We noted the rather inconsistent performance of GPT-3.5-Turbo across different sample fractions. However, we are unable to draw conclusions as we don’t have any visibility into OpenAI’s internal training method.
Access our experiments in our GitHub repository
All of our experiments and scripts to fine-tune these LLMs are available on our LLM-Tuning-Hub. The repository is organized by each model we tested. In each folder, the results from our benchmarks as well as the code that does the fine-tuning and inference can be viewed. These scripts can be used as a starting point for custom experimentation.
Conclusion
In this blog post, we believe that we have demonstrated that:
- Smaller open-access models may be able to compete with commercial offerings out-of-the-box: With the refinement of training and alignment techniques, we believe there is an increasing number of smaller models that show promising results when compared to closed-source commercial LLMs.
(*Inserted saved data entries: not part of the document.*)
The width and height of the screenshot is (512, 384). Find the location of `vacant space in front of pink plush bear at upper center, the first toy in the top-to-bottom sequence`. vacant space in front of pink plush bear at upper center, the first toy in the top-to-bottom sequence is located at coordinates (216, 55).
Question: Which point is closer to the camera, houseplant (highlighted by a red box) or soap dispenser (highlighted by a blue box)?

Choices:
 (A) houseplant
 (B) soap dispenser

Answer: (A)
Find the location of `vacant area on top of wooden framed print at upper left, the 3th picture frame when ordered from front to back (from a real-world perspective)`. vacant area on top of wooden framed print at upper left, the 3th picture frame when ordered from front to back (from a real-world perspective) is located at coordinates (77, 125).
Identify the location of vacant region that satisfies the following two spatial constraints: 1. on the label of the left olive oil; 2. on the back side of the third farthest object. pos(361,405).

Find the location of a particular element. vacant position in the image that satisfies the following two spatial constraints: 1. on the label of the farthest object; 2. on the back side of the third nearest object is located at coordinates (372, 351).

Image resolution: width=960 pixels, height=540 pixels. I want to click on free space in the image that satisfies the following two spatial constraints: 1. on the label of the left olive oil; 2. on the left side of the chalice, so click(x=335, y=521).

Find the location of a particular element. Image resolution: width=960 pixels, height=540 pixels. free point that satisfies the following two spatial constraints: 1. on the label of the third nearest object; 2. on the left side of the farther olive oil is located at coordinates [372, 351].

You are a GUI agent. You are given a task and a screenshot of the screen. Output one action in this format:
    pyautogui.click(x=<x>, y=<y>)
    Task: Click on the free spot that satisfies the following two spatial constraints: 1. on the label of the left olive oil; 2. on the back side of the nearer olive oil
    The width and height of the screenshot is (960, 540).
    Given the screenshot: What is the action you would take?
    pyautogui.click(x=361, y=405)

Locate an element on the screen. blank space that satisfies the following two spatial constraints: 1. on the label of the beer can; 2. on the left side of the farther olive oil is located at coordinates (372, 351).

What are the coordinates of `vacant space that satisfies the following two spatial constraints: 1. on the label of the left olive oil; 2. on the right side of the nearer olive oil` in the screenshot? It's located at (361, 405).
- Fine-tuning can substantially enhance performance: Across all models, fine-tuning with techniques like QLoRA appeared to significantly improve performance and domain adaptation. In the case of summarization and classification tasks, we believe all models showed a marked improvement in performance metrics after fine-tuning, indicating that these models can adapt well to specific styles and requirements of a given task.
- Smaller models are viable choices for domain-specific tasks after fine-tuning: For practitioners who seek a balance between performance and resource constraints, our view is that fine-tuning smaller models like Mistral-7B, Zephyr-7B, or Llama-2–7B with specific datasets can yield results that are on par with, and sometimes even surpass, untuned commercial models. This approach also appears to result in faster inference times and reduced computational costs.
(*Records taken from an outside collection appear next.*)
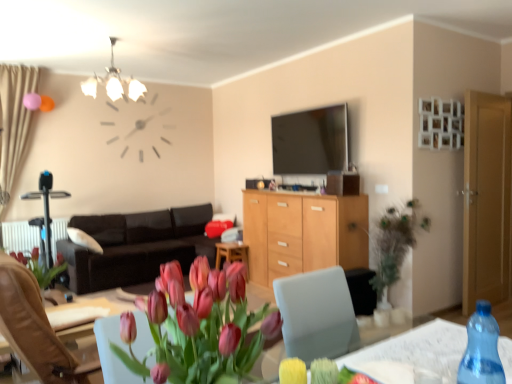
Question: Based on their positions, is transparent plastic bottle at lower right located to the left or right of matte pink tulips at center?

Choices:
 (A) left
 (B) right

Answer: (B)

Question: From a real-world perspective, relative to matte pink tulips at center, is transparent plastic bottle at lower right vertically above or below?

Choices:
 (A) above
 (B) below

Answer: (B)

Question: Considering the real-world distances, which object is farthest from the beige fabric curtain at left?

Choices:
 (A) matte glass chandelier at upper center
 (B) blue translucent bottle at lower right
 (C) light brown wooden door at right
 (D) dark brown leather couch at center
 (E) wooden cabinet at center

Answer: (B)

Question: Based on their relative distances, which object is nearer to the transparent plastic bottle at lower right?

Choices:
 (A) dark brown leather couch at center
 (B) matte pink tulips at center
 (C) green leafy plant at right
 (D) beige fabric curtain at left
 (E) white plastic radiator at lower left

Answer: (B)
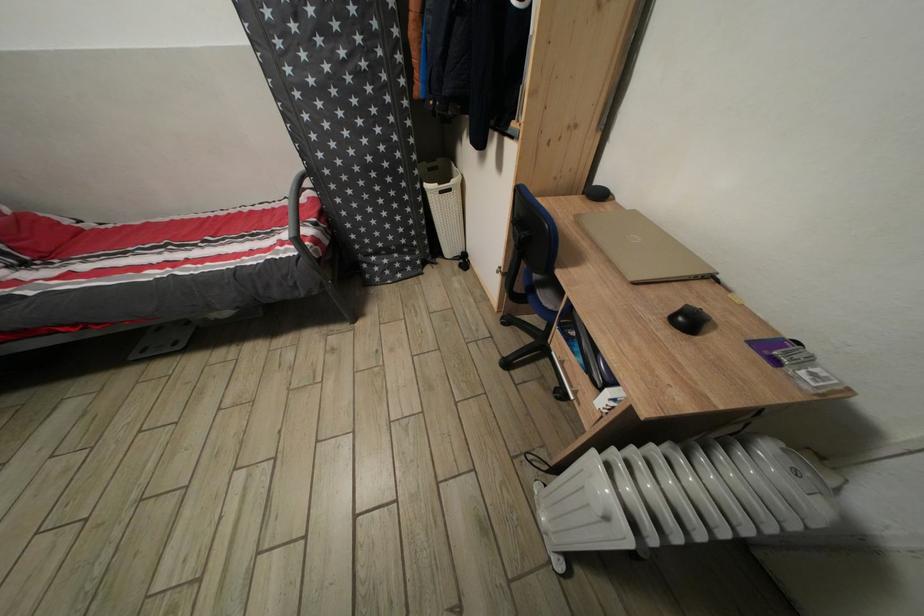
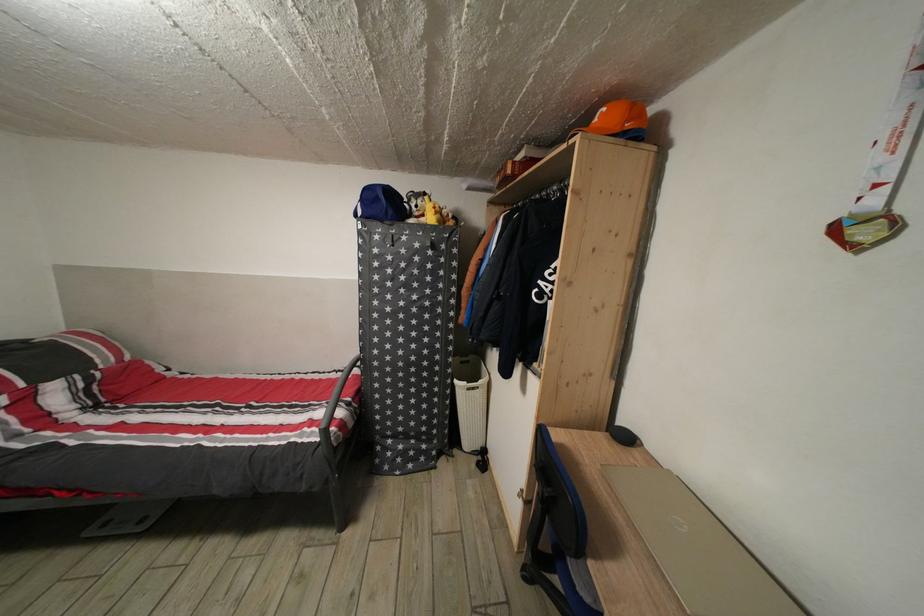
Question: How did the camera likely rotate?

Choices:
 (A) Left
 (B) Right
 (C) Up
 (D) Down

Answer: (C)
Thanks to open source resources, it is easier to experiment with open-source LLMs. Developers can host LLMs on their own, or tweak the behavior of the models using their own data.
When it comes to choosing which model to use for fine-tuning, we suggest trying out smaller models first for simpler natural language processing tasks such as summarization — something a lot of the models already do well out-of-the-box. For more complex tasks or when you have limited training samples, bigger models may be a helpful first step.
Lastly, if you’d like to know more about what we’ve learned about LoRA parameter settings — levers that can be used to potentially get more performance out of the models — we will share more tips in an upcoming blog post.